Work to complete:
For the entries below, repeat exactly each line starting with the one that contains "FR: 80000000000 -> 66000000000" and going on through the one that contains "RU: 4300000000 -> 7690000000", and no others.

BEGIN Task data

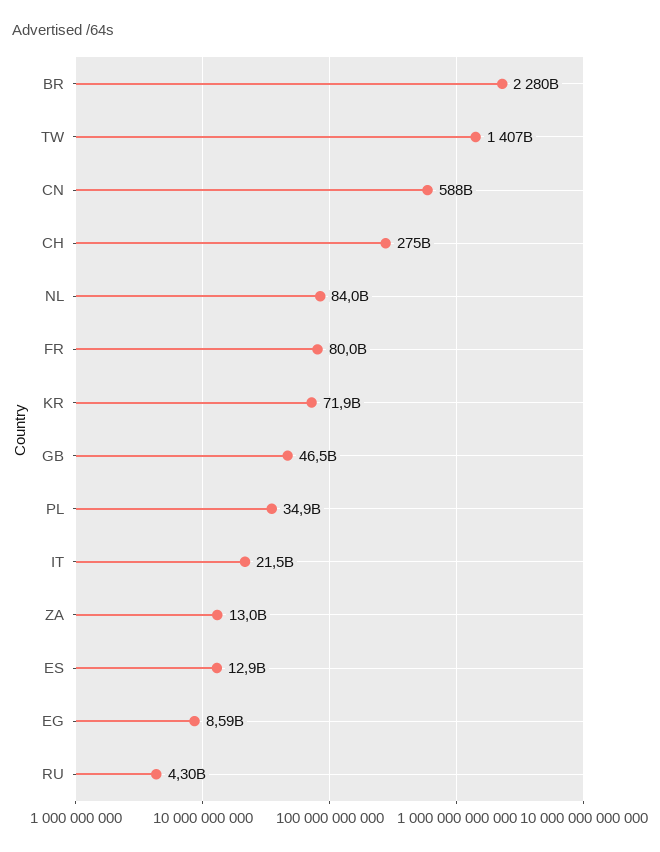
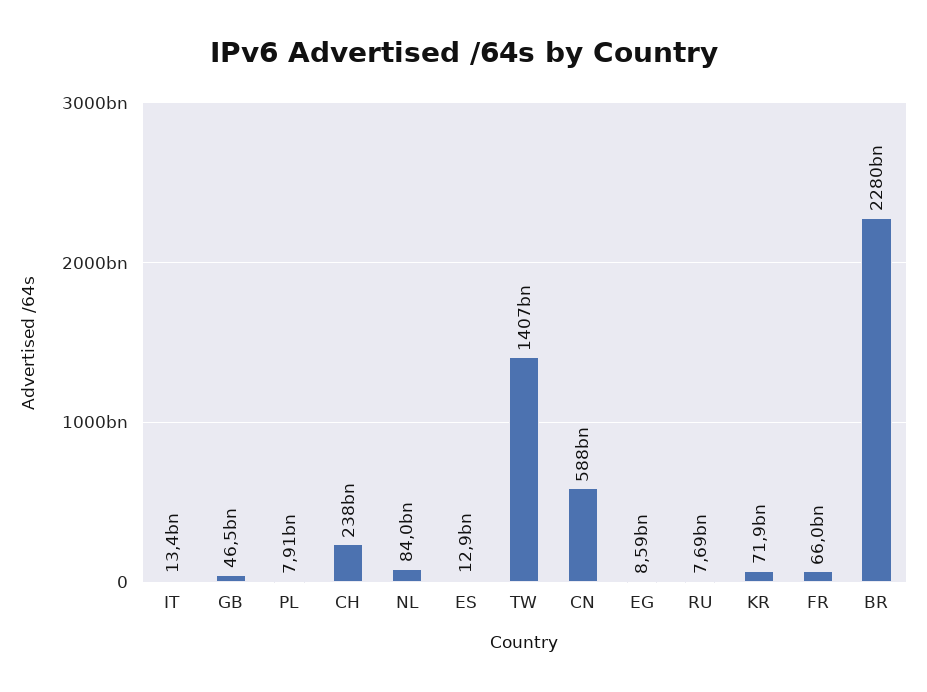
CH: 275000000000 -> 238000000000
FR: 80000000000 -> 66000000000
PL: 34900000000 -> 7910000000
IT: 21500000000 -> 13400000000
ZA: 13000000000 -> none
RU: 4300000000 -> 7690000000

END Task data
BEGIN Task data

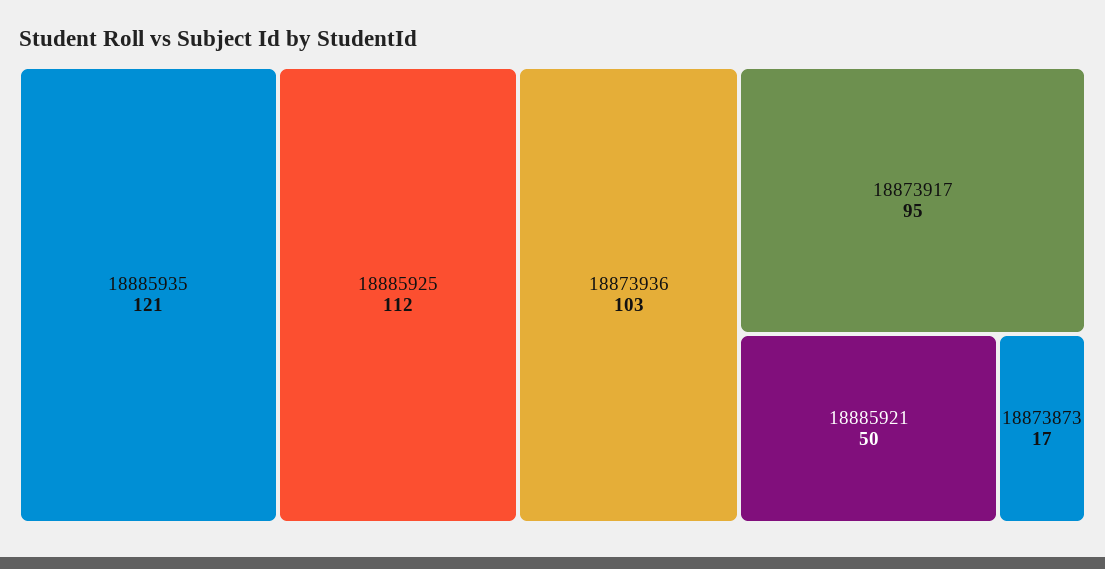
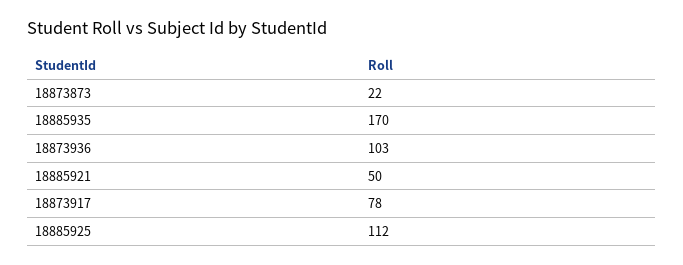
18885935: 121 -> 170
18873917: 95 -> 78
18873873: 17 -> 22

END Task data

Written answer:
FR: 80000000000 -> 66000000000
PL: 34900000000 -> 7910000000
IT: 21500000000 -> 13400000000
ZA: 13000000000 -> none
RU: 4300000000 -> 7690000000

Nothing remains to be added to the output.